Nous avons vu que lors du passage du cyclone Belal, c’est le ministre des Catastrophes naturelles qui a annoncé les nouvelles du temps. Qu’en pensez-vous ?
Ce n’est pas normal. C’est le directeur de la Météo qui aurait dû le faire, car le ministre n’est pas là pour superviser le travail des météorologues qui connaissent bien leur métier.
Diriez-vous qu’il y a une ingérence politique dans les affaires de la Météo ?
Même s’il n’y en a pas, il y a cette perception qu’il y a effectivement cette ingérence. C’est comme la main invisible de Maradona lorsqu’il a marqué un but lors d’une Coupe du monde.
Avec la création du National Emergency Operations Command (NEOC), où siège le directeur de la Météo, pensez-vous que c’est son rôle de participer à des réunions à Port-Louis au lieu d’être au siège de la Météo à Vacoas ?
La place du directeur est d’être au siège de la Météo pour suivre tout ce qui se passe et prendre des décisions collectives à la lumière des données disponibles. Le directeur devrait déléguer une personne au NEOC.
En résumé, les MMS ont perdu de leur superbe en raison de l’émergence des passionnés de la météorologie ?

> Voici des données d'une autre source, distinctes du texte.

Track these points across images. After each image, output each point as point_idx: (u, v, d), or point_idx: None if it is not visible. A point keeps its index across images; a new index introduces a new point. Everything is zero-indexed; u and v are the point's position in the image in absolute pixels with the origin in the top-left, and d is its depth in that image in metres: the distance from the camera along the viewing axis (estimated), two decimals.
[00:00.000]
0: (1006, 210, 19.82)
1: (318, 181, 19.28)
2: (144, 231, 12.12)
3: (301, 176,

L’erreur des MMS a été de laisser le champ libre aux météorologues amateurs. Mais nous observons que les passionnés consciencieux se gardent de faire des prévisions dans les médias ou de critiquer les MMS ; ils demeurent dans leur rôle d’amateur.
Mais les médias devraient aussi être vigilants et ne pas accorder une importance démesurée aux météorologues amateurs, car en le faisant, ils deviennent leurs promoteurs. Il faudrait qu’il y ait une seule source d’informations pour la population, et cela doit rester les MMS, qui émettent régulièrement des bulletins, notamment lors du passage d’un cyclone.

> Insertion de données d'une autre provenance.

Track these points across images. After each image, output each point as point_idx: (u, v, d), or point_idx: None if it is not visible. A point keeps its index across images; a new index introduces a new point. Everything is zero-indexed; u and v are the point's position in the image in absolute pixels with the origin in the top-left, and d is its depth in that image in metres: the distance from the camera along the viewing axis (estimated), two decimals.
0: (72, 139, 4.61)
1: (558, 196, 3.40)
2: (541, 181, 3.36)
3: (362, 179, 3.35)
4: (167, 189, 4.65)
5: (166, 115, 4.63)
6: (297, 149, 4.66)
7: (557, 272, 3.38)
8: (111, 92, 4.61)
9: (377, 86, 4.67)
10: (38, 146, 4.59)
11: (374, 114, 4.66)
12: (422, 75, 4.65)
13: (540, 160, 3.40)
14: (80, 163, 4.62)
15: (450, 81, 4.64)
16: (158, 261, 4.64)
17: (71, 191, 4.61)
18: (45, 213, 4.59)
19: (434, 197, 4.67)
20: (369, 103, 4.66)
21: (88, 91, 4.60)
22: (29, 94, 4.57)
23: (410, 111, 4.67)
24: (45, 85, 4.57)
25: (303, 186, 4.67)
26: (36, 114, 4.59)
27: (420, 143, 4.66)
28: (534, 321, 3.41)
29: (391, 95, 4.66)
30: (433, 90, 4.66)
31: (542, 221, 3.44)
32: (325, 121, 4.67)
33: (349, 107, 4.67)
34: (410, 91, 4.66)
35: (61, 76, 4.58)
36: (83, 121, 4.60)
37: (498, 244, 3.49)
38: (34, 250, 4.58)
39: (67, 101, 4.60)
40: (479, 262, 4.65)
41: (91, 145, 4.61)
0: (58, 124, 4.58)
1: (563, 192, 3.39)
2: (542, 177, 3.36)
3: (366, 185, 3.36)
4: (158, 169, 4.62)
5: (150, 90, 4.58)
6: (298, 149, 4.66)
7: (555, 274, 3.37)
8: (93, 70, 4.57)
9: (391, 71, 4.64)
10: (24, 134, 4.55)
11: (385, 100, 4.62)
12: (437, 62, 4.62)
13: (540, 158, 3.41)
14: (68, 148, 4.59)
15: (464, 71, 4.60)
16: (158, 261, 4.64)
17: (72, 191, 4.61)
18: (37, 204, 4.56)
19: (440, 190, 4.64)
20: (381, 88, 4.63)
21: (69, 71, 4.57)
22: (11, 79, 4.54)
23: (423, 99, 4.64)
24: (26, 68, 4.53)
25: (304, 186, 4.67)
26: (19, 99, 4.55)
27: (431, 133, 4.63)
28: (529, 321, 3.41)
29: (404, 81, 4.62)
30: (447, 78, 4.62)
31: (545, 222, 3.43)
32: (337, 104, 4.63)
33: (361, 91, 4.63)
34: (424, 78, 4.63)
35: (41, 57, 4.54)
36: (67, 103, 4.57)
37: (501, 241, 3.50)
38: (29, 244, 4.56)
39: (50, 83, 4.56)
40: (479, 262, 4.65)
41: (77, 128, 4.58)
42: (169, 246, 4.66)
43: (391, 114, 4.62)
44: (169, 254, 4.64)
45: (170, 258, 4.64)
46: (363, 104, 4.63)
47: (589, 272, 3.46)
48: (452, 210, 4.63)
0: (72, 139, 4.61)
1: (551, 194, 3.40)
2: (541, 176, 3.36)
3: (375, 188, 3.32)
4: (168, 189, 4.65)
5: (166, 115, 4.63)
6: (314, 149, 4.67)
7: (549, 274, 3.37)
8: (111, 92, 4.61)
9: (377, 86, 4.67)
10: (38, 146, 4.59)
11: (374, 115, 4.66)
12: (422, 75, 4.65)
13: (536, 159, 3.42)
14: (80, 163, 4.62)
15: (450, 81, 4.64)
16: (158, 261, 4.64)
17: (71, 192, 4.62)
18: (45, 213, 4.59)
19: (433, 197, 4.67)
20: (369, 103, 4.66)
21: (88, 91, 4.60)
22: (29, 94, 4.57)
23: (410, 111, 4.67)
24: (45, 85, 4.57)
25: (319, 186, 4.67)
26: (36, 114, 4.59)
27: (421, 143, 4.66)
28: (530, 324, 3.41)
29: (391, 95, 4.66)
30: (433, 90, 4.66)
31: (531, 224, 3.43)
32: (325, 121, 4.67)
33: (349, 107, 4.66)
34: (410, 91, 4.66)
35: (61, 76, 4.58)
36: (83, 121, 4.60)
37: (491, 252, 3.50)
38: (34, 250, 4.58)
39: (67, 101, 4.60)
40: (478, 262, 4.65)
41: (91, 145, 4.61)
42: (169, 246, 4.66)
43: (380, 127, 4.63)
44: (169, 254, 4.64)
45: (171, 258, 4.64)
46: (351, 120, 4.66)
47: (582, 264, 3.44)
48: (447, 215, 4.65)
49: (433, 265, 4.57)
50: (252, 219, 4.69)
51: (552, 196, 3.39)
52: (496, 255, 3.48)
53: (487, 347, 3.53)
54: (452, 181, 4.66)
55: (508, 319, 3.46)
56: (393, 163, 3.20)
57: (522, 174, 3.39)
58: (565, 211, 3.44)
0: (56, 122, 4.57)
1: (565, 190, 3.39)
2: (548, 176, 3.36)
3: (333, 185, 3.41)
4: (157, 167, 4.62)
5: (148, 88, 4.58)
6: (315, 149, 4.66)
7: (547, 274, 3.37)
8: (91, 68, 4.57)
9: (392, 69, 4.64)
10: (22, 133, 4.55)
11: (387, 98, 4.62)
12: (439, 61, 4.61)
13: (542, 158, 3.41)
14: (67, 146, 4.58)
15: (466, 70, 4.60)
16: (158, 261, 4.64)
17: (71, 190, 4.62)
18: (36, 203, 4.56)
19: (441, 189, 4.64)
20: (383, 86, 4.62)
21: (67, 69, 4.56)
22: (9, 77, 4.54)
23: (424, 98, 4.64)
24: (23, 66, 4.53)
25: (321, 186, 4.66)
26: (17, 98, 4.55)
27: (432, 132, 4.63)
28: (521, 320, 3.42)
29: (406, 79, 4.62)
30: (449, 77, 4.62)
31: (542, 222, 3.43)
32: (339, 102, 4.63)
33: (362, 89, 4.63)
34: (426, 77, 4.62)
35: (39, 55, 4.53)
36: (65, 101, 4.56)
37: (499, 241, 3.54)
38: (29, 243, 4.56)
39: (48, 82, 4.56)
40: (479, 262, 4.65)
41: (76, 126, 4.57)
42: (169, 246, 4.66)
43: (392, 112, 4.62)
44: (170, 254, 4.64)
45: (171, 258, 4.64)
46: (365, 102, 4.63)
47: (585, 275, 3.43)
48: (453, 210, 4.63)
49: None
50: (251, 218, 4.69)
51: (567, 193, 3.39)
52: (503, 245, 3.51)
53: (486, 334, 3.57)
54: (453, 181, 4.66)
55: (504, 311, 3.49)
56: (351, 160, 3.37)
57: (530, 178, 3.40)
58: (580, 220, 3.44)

Les alertes cycloniques devraient aussi être modifiées afin de prendre en considération d’autres risques, comme les marées, tempêtes et les houles, par exemple. Les alertes actuelles devraient être revues en concertation avec les parties prenantes qui s’y connaissent dans le domaine.
Les MMS ont tous les moyens pour faire des prévisions adéquates, ceux-ci semblent être sous-utilisés. Les prévisions doivent se faire en consultation et en concertation avec tous les officiers concernés : prévisionnistes et techniciens, entre autres. Les MMS doivent aussi améliorer leur communication.